● About this exercise
Please set down every record exactly as it appears below.

● Data to examine
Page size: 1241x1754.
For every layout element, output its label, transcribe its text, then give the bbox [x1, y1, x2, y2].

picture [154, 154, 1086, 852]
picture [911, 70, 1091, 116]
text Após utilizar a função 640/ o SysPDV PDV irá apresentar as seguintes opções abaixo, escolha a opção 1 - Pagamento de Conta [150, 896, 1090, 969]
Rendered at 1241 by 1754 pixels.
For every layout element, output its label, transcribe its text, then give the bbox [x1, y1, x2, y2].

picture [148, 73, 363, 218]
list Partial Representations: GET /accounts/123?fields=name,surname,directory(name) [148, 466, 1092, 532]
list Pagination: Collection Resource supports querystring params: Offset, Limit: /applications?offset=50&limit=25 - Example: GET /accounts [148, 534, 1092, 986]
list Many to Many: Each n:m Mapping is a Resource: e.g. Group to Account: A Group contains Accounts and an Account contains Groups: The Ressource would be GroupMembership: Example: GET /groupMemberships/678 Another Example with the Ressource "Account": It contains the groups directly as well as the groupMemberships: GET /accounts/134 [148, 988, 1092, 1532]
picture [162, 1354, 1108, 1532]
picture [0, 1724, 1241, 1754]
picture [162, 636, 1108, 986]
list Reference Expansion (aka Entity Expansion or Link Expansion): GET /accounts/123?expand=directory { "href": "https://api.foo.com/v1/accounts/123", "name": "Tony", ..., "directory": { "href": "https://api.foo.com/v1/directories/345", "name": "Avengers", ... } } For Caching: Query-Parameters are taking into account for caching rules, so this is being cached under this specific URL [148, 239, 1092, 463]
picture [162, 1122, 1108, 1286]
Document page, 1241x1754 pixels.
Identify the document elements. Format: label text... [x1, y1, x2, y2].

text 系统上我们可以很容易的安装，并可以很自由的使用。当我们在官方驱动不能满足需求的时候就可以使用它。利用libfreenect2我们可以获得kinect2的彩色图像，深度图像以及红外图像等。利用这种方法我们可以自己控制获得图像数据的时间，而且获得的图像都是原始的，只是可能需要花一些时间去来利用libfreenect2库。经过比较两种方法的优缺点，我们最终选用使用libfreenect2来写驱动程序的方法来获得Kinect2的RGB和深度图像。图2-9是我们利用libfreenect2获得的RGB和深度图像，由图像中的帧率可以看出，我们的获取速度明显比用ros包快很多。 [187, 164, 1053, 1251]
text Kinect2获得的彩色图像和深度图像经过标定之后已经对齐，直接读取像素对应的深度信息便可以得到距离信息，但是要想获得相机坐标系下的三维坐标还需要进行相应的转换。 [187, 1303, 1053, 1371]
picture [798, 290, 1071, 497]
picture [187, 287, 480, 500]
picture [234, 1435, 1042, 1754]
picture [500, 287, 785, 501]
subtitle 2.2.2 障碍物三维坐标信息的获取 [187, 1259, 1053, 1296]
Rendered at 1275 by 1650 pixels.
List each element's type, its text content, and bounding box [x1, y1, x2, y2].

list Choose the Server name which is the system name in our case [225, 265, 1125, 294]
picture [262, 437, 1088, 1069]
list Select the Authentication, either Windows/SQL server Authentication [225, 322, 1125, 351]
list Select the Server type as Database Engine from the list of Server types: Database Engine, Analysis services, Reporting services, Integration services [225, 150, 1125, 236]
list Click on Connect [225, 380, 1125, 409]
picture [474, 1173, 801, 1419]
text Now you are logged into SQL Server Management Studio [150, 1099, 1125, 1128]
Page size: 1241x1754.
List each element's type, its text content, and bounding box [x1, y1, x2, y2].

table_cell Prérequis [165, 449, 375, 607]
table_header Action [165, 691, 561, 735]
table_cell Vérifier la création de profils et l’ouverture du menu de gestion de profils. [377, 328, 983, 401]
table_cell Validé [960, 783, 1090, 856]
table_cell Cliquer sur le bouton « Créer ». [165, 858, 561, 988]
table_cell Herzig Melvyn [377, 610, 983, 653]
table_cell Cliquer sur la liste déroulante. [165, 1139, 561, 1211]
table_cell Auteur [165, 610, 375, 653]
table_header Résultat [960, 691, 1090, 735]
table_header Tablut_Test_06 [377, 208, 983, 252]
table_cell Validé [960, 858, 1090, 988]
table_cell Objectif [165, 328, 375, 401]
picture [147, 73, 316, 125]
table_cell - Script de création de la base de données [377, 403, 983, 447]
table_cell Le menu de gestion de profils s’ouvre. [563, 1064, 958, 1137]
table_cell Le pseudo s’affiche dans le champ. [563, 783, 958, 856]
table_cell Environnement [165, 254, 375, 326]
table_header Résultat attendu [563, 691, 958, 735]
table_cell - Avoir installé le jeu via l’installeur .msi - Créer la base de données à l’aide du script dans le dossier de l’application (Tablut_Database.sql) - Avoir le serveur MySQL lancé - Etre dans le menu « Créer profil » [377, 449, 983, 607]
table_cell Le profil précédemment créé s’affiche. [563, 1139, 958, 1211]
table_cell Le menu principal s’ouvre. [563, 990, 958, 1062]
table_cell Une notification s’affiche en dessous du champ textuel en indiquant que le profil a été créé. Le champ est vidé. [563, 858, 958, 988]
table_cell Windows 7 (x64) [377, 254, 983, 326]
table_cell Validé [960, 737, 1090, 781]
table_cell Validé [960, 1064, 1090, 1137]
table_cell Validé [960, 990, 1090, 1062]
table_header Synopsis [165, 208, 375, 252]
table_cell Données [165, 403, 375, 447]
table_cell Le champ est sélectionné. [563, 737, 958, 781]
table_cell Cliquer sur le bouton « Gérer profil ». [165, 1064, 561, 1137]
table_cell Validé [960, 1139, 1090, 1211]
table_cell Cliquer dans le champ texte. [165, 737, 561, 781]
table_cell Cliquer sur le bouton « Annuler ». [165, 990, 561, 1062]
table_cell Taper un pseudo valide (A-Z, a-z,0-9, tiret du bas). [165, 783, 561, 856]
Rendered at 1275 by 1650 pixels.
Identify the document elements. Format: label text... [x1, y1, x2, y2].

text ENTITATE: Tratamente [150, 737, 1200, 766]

● Answer to the exercise
Page size: 1241x1754.
For every layout element, output its label, transcribe its text, then give the bbox [x1, y1, x2, y2].

picture [154, 154, 1086, 852]
picture [911, 70, 1091, 116]
text Após utilizar a função 640/ o SysPDV PDV irá apresentar as seguintes opções abaixo, escolha a opção 1 - Pagamento de Conta [150, 896, 1090, 969]
Rendered at 1241 by 1754 pixels.
For every layout element, output its label, transcribe its text, then give the bbox [x1, y1, x2, y2].

picture [148, 73, 363, 218]
list Partial Representations: GET /accounts/123?fields=name,surname,directory(name) [148, 466, 1092, 532]
list Pagination: Collection Resource supports querystring params: Offset, Limit: /applications?offset=50&limit=25 - Example: GET /accounts [148, 534, 1092, 986]
list Many to Many: Each n:m Mapping is a Resource: e.g. Group to Account: A Group contains Accounts and an Account contains Groups: The Ressource would be GroupMembership: Example: GET /groupMemberships/678 Another Example with the Ressource "Account": It contains the groups directly as well as the groupMemberships: GET /accounts/134 [148, 988, 1092, 1532]
picture [162, 1354, 1108, 1532]
picture [0, 1724, 1241, 1754]
picture [162, 636, 1108, 986]
list Reference Expansion (aka Entity Expansion or Link Expansion): GET /accounts/123?expand=directory { "href": "https://api.foo.com/v1/accounts/123", "name": "Tony", ..., "directory": { "href": "https://api.foo.com/v1/directories/345", "name": "Avengers", ... } } For Caching: Query-Parameters are taking into account for caching rules, so this is being cached under this specific URL [148, 239, 1092, 463]
picture [162, 1122, 1108, 1286]
Document page, 1241x1754 pixels.
Identify the document elements. Format: label text... [x1, y1, x2, y2].

text 系统上我们可以很容易的安装，并可以很自由的使用。当我们在官方驱动不能满足需求的时候就可以使用它。利用libfreenect2我们可以获得kinect2的彩色图像，深度图像以及红外图像等。利用这种方法我们可以自己控制获得图像数据的时间，而且获得的图像都是原始的，只是可能需要花一些时间去来利用libfreenect2库。经过比较两种方法的优缺点，我们最终选用使用libfreenect2来写驱动程序的方法来获得Kinect2的RGB和深度图像。图2-9是我们利用libfreenect2获得的RGB和深度图像，由图像中的帧率可以看出，我们的获取速度明显比用ros包快很多。 [187, 164, 1053, 1251]
text Kinect2获得的彩色图像和深度图像经过标定之后已经对齐，直接读取像素对应的深度信息便可以得到距离信息，但是要想获得相机坐标系下的三维坐标还需要进行相应的转换。 [187, 1303, 1053, 1371]
picture [798, 290, 1071, 497]
picture [187, 287, 480, 500]
picture [234, 1435, 1042, 1754]
picture [500, 287, 785, 501]
subtitle 2.2.2 障碍物三维坐标信息的获取 [187, 1259, 1053, 1296]
Rendered at 1275 by 1650 pixels.
List each element's type, its text content, and bounding box [x1, y1, x2, y2].

list Choose the Server name which is the system name in our case [225, 265, 1125, 294]
picture [262, 437, 1088, 1069]
list Select the Authentication, either Windows/SQL server Authentication [225, 322, 1125, 351]
list Select the Server type as Database Engine from the list of Server types: Database Engine, Analysis services, Reporting services, Integration services [225, 150, 1125, 236]
list Click on Connect [225, 380, 1125, 409]
picture [474, 1173, 801, 1419]
text Now you are logged into SQL Server Management Studio [150, 1099, 1125, 1128]
Page size: 1241x1754.
List each element's type, its text content, and bounding box [x1, y1, x2, y2].

table_cell Prérequis [165, 449, 375, 607]
table_header Action [165, 691, 561, 735]
table_cell Vérifier la création de profils et l’ouverture du menu de gestion de profils. [377, 328, 983, 401]
table_cell Validé [960, 783, 1090, 856]
table_cell Cliquer sur le bouton « Créer ». [165, 858, 561, 988]
table_cell Herzig Melvyn [377, 610, 983, 653]
table_cell Cliquer sur la liste déroulante. [165, 1139, 561, 1211]
table_cell Auteur [165, 610, 375, 653]
table_header Résultat [960, 691, 1090, 735]
table_header Tablut_Test_06 [377, 208, 983, 252]
table_cell Validé [960, 858, 1090, 988]
table_cell Objectif [165, 328, 375, 401]
picture [147, 73, 316, 125]
table_cell - Script de création de la base de données [377, 403, 983, 447]
table_cell Le menu de gestion de profils s’ouvre. [563, 1064, 958, 1137]
table_cell Le pseudo s’affiche dans le champ. [563, 783, 958, 856]
table_cell Environnement [165, 254, 375, 326]
table_header Résultat attendu [563, 691, 958, 735]
table_cell - Avoir installé le jeu via l’installeur .msi - Créer la base de données à l’aide du script dans le dossier de l’application (Tablut_Database.sql) - Avoir le serveur MySQL lancé - Etre dans le menu « Créer profil » [377, 449, 983, 607]
table_cell Le profil précédemment créé s’affiche. [563, 1139, 958, 1211]
table_cell Le menu principal s’ouvre. [563, 990, 958, 1062]
table_cell Une notification s’affiche en dessous du champ textuel en indiquant que le profil a été créé. Le champ est vidé. [563, 858, 958, 988]
table_cell Windows 7 (x64) [377, 254, 983, 326]
table_cell Validé [960, 737, 1090, 781]
table_cell Validé [960, 1064, 1090, 1137]
table_cell Validé [960, 990, 1090, 1062]
table_header Synopsis [165, 208, 375, 252]
table_cell Données [165, 403, 375, 447]
table_cell Le champ est sélectionné. [563, 737, 958, 781]
table_cell Cliquer sur le bouton « Gérer profil ». [165, 1064, 561, 1137]
table_cell Validé [960, 1139, 1090, 1211]
table_cell Cliquer dans le champ texte. [165, 737, 561, 781]
table_cell Cliquer sur le bouton « Annuler ». [165, 990, 561, 1062]
table_cell Taper un pseudo valide (A-Z, a-z,0-9, tiret du bas). [165, 783, 561, 856]
Rendered at 1275 by 1650 pixels.
Identify the document elements. Format: label text... [x1, y1, x2, y2].

text ENTITATE: Tratamente [150, 737, 1200, 766]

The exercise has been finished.